The Commission actually sought to differentiate between the cases in which "the culpability of the killer was sufficiently reduced so as not to merit the description of murder and those cases where there was no such reduced culpability". It could not come up with a way of doing so, which is why in so many other countries, "degrees" of murder have instead been formulated.

What British law is presently asked to decide, case by case, and under a strict set of rules, is whether the trigger for the violence or the killing is something that may have similarly provoked any reasonable person who found themselves in the position of the defendant, and under the same pressures or conditions as the defendant.
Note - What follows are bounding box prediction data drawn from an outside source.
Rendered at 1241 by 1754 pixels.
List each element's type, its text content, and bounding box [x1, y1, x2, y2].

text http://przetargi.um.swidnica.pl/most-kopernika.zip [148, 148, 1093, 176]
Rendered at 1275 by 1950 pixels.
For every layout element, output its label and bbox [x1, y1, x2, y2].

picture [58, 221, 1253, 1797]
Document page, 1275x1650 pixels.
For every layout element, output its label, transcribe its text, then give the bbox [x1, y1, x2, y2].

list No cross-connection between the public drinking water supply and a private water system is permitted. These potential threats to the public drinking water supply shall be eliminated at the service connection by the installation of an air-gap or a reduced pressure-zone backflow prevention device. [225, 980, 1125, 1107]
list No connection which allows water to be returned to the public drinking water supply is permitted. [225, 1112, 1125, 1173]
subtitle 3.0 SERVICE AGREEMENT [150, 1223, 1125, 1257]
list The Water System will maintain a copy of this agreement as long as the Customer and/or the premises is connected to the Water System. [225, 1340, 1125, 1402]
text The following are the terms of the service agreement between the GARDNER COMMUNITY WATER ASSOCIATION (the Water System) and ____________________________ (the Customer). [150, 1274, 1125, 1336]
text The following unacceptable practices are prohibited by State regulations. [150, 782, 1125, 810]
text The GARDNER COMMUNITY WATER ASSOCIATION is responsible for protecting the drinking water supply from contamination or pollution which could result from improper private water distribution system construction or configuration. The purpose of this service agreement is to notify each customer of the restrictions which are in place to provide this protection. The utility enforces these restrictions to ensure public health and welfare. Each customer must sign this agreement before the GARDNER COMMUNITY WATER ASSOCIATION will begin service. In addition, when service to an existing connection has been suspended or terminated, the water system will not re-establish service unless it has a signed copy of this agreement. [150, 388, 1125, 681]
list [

If this can be shown, then the reduced charge of manslaughter will be accepted, not because anyone really believes that murder under such circumstances is not really murder, but simply because the mandatory life sentence is therefore avoided. This is very confusing, not least to the loved ones of victims, who sometimes start the legal process in the belief that their family member or friend has been murdered, only to discover by the end that this perception – to all but them – has altered very greatly.

Everyone should be concerned about this piecemeal application of the legislation around this most terminally bleak of crimes. Unfortunately, the problem with the narrow scope of the Law Commission's report is that it invites suspicion that the Government is concerned with perverse results only in certain cases.

The proposed alterations to the definition of provocation has ushered in the suggestion that the law is being manipulated so that it favours women who kill their male partners, and discriminates against men who kill their female partners. This reading of the proposals is horribly, hatefully wrong.

Much grumbling has ensued, for example, at the removal of the partial defence of infidelity. It is hard to imagine why this should be. It is not reasonable for either a man or a woman to kill an unfaithful partner, however upsetting they might consider the betrayal to be. "Discrimination" is only perceived because this is a defence used by men who have killed their partners much more often than by women who have done the same. The Government's concern is that in the past the law has been a bit too quick to sympathise with "those who kill in anger" and this is one example of a provocation that has been in the past too readily accepted.

Yet the Law Commission – and the Government – is still aware that anger can on rare occasions be a legitimate and comprehensible response to ongoing abuse. Again, both men and women are capable of succumbing, under extraordinary circumstances, to moments of loss of control inspired by long-term and recurring events. This human propensity is acknowledged in the suggestion that a "slow burn" pattern of ongoing abuse might reasonably be considered as a mitigating circumstance in some cases of murder. It is this clause that has been interpreted as an exhortation to "go soft on the killer wives".

The proposed changes are being interpreted as discriminatory simply because men kill their partners much more often than women do, often as a part of a violent pattern. The fact is that if a man has committed murder under the duress of "slow burn" provocation, then he too is less likely than in the past to serve a mandatory life sentence for doing so under the terms of the proposed legislation. This is a wholly positive thing.

The Government has been more overtly prescriptive than it needed to be, in flagging its specific concerns about domestic violence. Legal professionals are aware already that the prosecution of murder is already more fraught with difficulty in this arena than almost any other. But the sense of imbalance, I'm afraid, is a false one, reflecting no more than this uncomfortable fact: Men are more likely to commit unprovoked fatal violence against each other and against women, than women are. That's all there is to it.